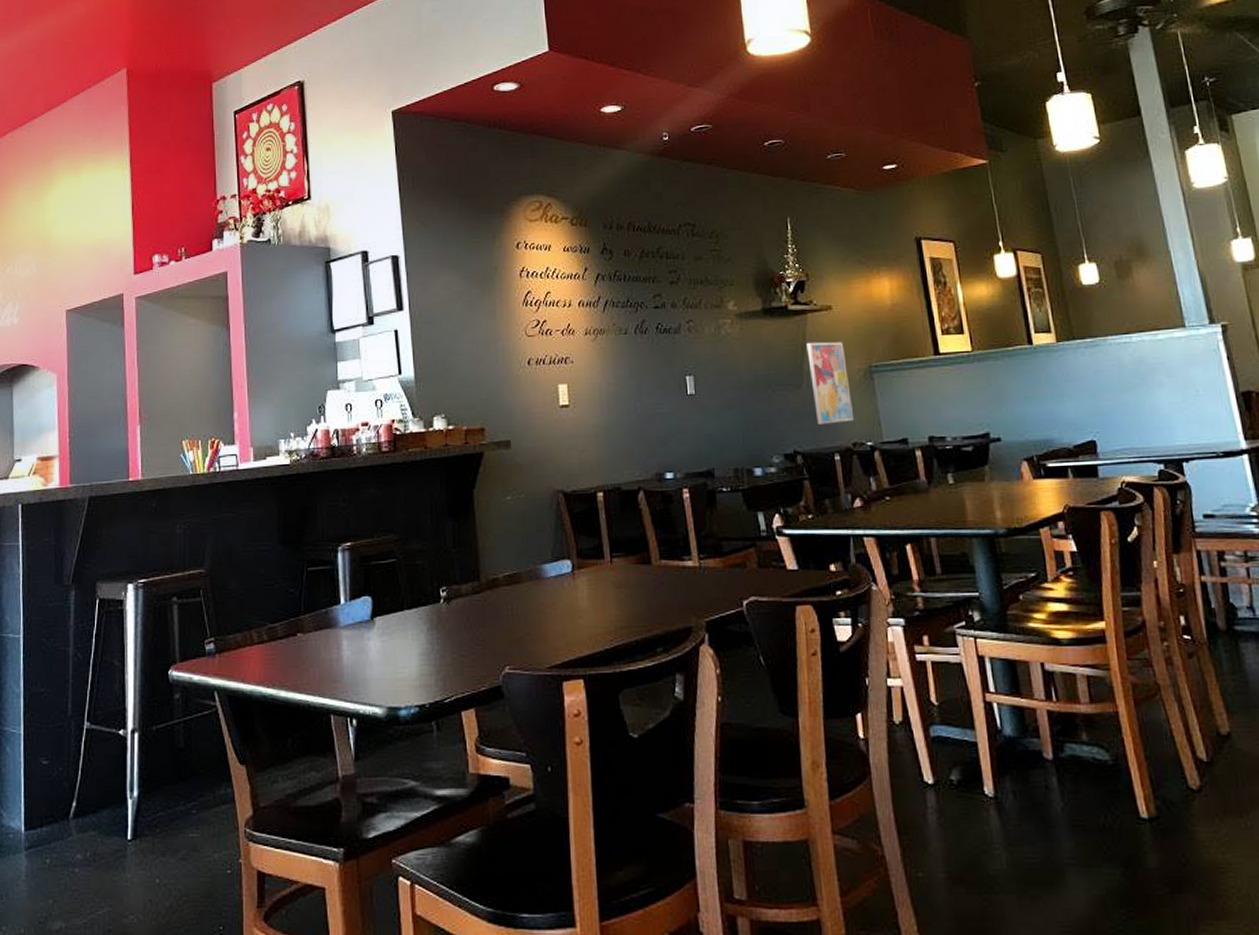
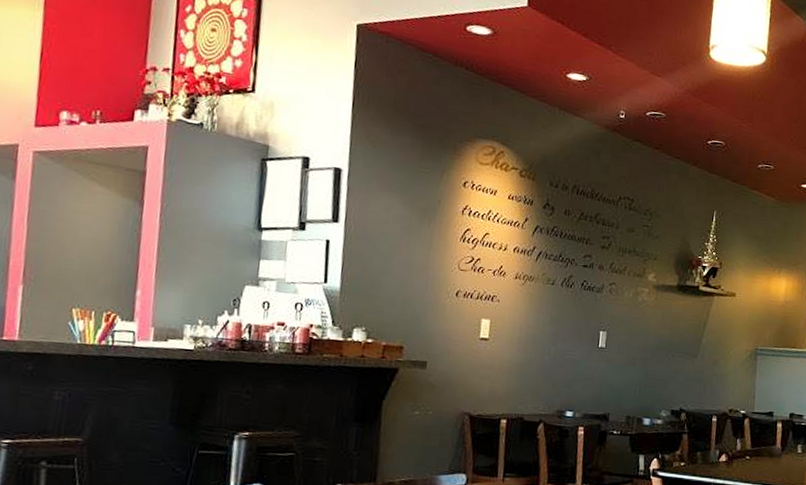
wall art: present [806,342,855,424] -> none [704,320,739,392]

==

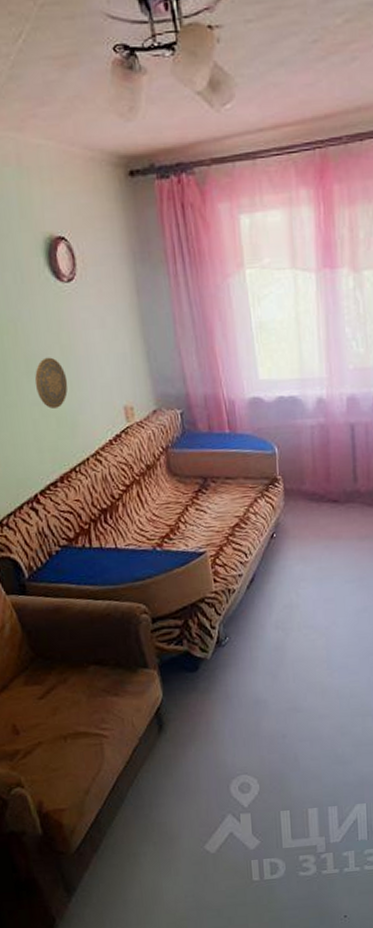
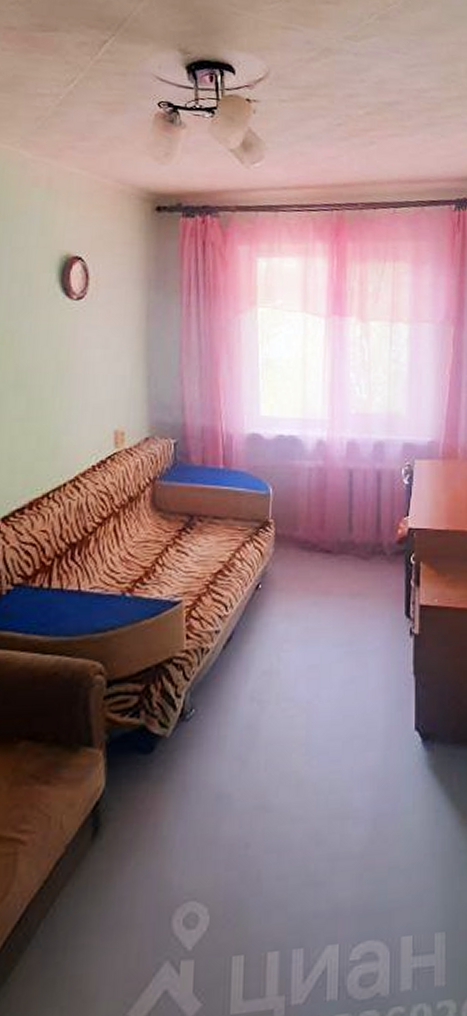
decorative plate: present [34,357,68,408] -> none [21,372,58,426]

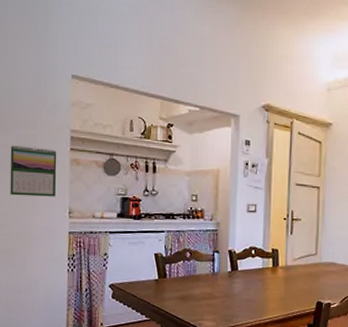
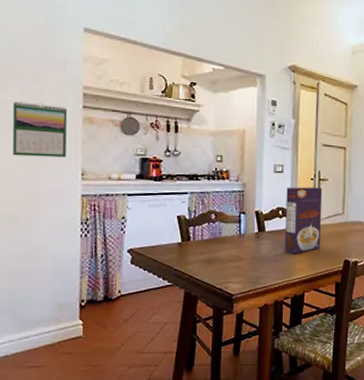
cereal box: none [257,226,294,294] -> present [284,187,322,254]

#### [Description of the task]
From the records above, transcribe exactly the lines starting at the one containing "decorative plate: present" and ending at the one containing "cereal box: none". Skip the pictures.

#### [Response to the exercise]
decorative plate: present [34,357,68,408] -> none [21,372,58,426]

cereal box: none [257,226,294,294] -> present [284,187,322,254]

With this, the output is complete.